Dame Judith Hill (born January 1948) is an English nurse who served as the Chief Nursing Officer (CNO) for Northern Ireland from 1995 to 2005 and later as the chief executive of the Northern Ireland Hospice. During her tenure as CNO, she oversaw the introduction of nurse prescribing and the integration of nursing education into the university system. She was appointed a Commander of the Order of the British Empire (CBE) in 2001 and a Dame Commander of the Order of the British Empire (DBE) in 2012 for her contributions to nursing and palliative care.

== Career ==

=== Early career ===
Hill began her nursing career at St Thomas' Hospital in London before moving into nurse education. She specialised in palliative care, holding the role of senior nurse and tutor at Countess Mountbatten House in Southampton, and was assisted in the establishing the group that would become the Royal College of Nursing's (RCN) palliative care forum. She served as a nurse director in both the Wessex and the South West Regional Health Authorities in England.

=== Chief Nursing Officer for Northern Ireland ===
In 1995, during the first ceasefire of The Troubles, Hill was appointed Chief Nursing Officer for Northern Ireland, a post she would hold for nearly ten years. She took on the role amidst a challenging political landscape, navigating periods of direct rule and local governance. In a 1999 interview, Hill outlined her strategic vision for the profession, called Valuing Diversity, which focused on developing practice, education, research, and leadership. As part of this work, she identified challenges, noting in the same interview that Northern Ireland's cancer services had "some very poor results in relation to the rest of UK and Europe" that required remedial work. She also initiated north–south cooperation with her counterpart in the Republic of Ireland, meeting quarterly to work on shared issues such as public health and education.

Hill was responsible for the framework that integrated nursing and midwifery education into higher education in 1997 and chaired the Northern Ireland review of palliative care services, which published the report "Partnerships in Caring" in 2000. She oversaw the successful introduction of nurse prescribing in the province.

For her services to nursing, Hill was appointed a Commander of the Order of the British Empire (CBE) in the 2001 New Year Honours. That same year, her office was criticised by Pauline Hunter, the RCN's head of education in Northern Ireland, for allegedly not commissioning enough nurse practitioner posts to support key projects. A spokesperson for Hill's department responded by stating they fully supported the role of nurse practitioners and noted there were 30 such posts across the province.

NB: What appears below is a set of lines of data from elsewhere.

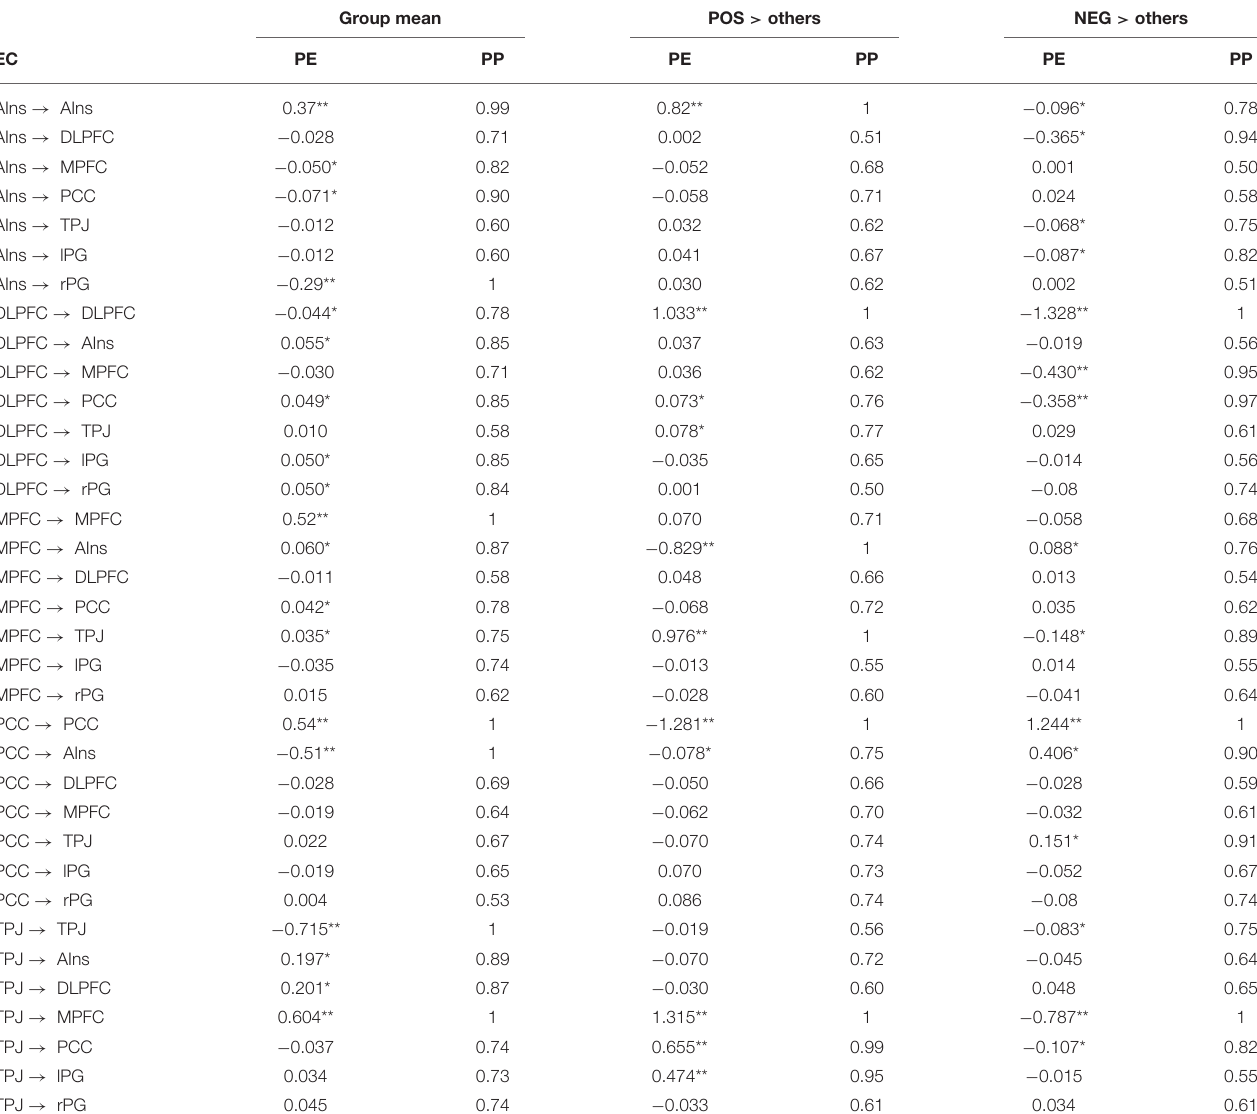
TABLE 2 | Results of DCM PEB analyses. Group mean POS > others NEG >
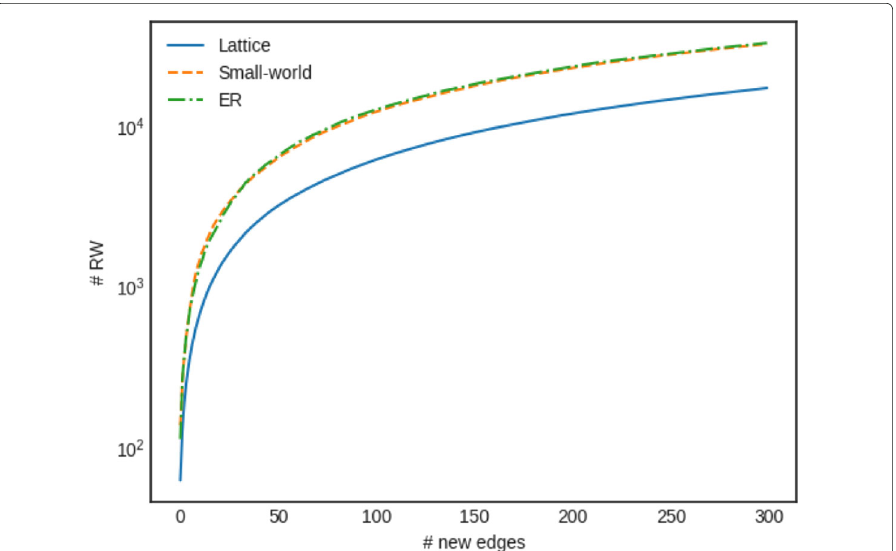
Fig. 5 Effect of network topology (the axis of # RW affected is in logarithmic scale). As more new edges are added, more random walks are affected. The effect is more stressed in the case of the Small-world and Erdos-Reyni networks, than the Lattice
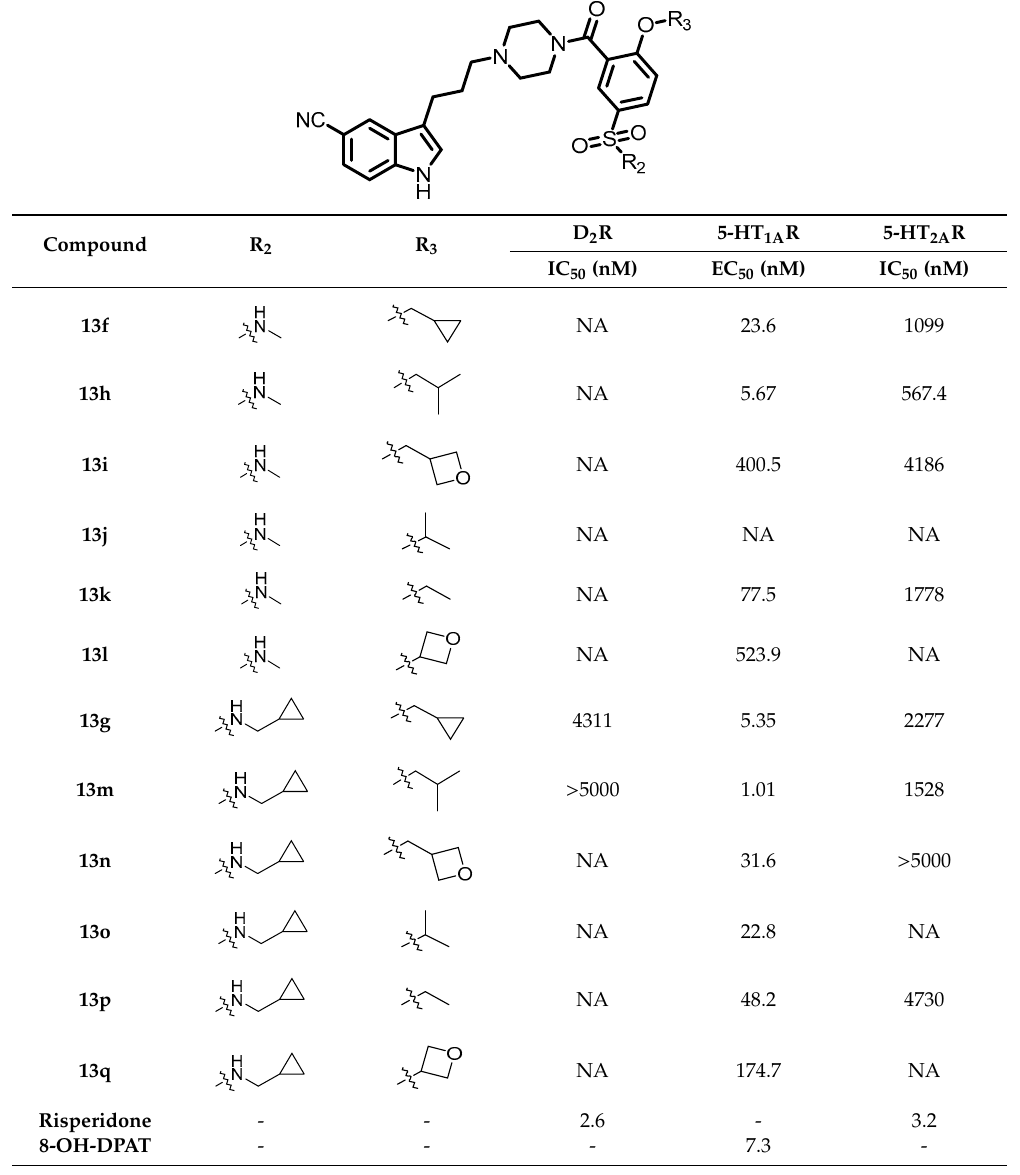
Table 2. Functional activities of compounds 13f – 13q for dopamine receptor (D 2 R) and serotonin receptors (5-HT 1A R and 5-HT 2A R).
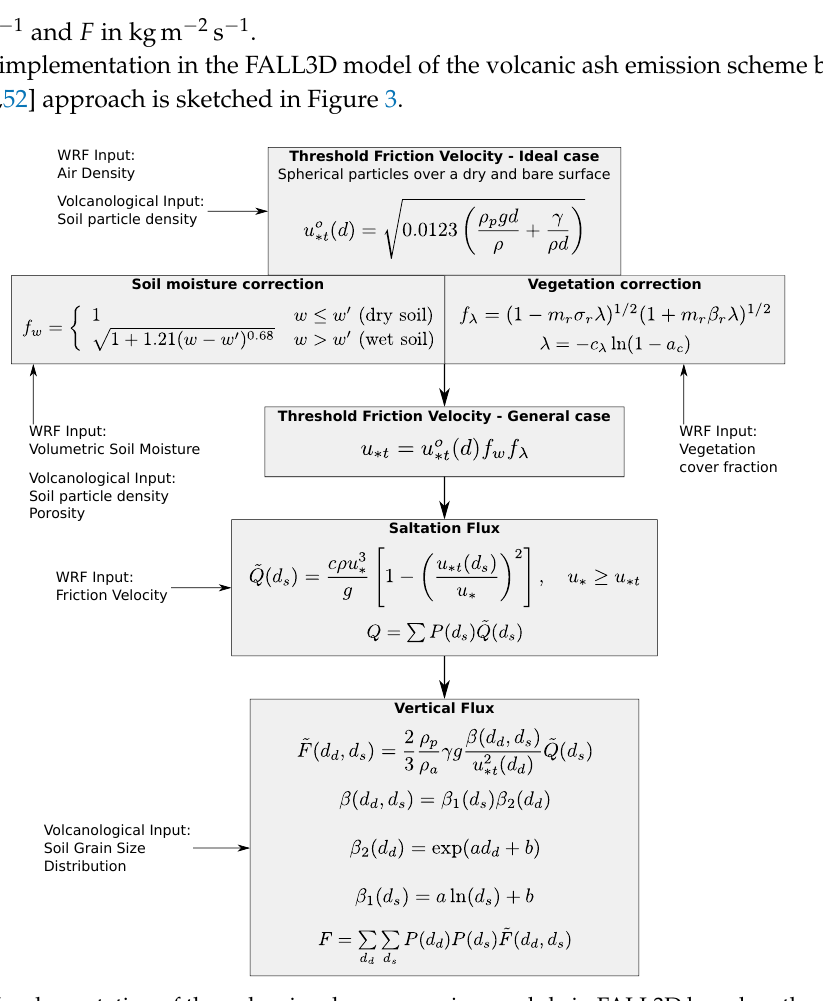
Figure 3. Implementation of the volcanic ash resuspension module in FALL3D based on the original dust emission scheme by Shao et al. [51,52]. The parameterisations and the required input data are detailed along with the procedure to compute the emission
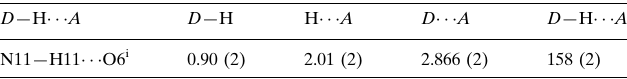
Hydrogen-bond geometry (A˚ , (cid:2)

At a 2003 conference, Hill spoke about the need for policy to address specific social determinants such as "mental health needs, poverty and the legacy of the Troubles". In a 2003 editorial, Hill identified four areas for nursing management, policy development, workforce development, service development, and practice development. During her CNO tenure, she also contended with an increase in demand for nurses, which led to the recruitment of nearly 1,000 nurses from the Philippines and India. This influx was met with some racist attacks, prompting the health department to launch an anti-racism strategy to support the overseas staff.

After nearly ten years as CNO, Hill stepped down from the post in March 2005.

=== Northern Ireland hospice ===
Immediately following her departure as CNO in 2005, Hill became the chief executive of the Northern Ireland Hospice, a voluntary organisation providing care for adults and children. In June 2008, she was presented with the RCN Northern Ireland Outstanding Achievement Award. The following year, in May 2009, she was made a Fellow of the Royal College of Nursing in acknowledgment of her work in overseeing nurse prescribing and other contributions to healthcare.

In 2010, Hill was part of a consortium including the Ulster University that secured funding to establish the All Ireland Institute for Hospice and Palliative Care (AIIHPC). She served as the chair of the AIIHPC's Management Committee and its Policy and Practice Committee. In July 2011, the university awarded her an honorary Doctor of Science (DSc) degree for her services to nursing and palliative care. She was also a visiting professor at the university's School of Nursing.

In the 2012 New Year Honours, Hill was appointed a Dame Commander of the Order of the British Empire (DBE) for her services to palliative care. In 2013, as a panellist at an RCN congress fringe meeting, she discussed personal health budgets, expressing the view that the direct payment system was "just bureaucracy".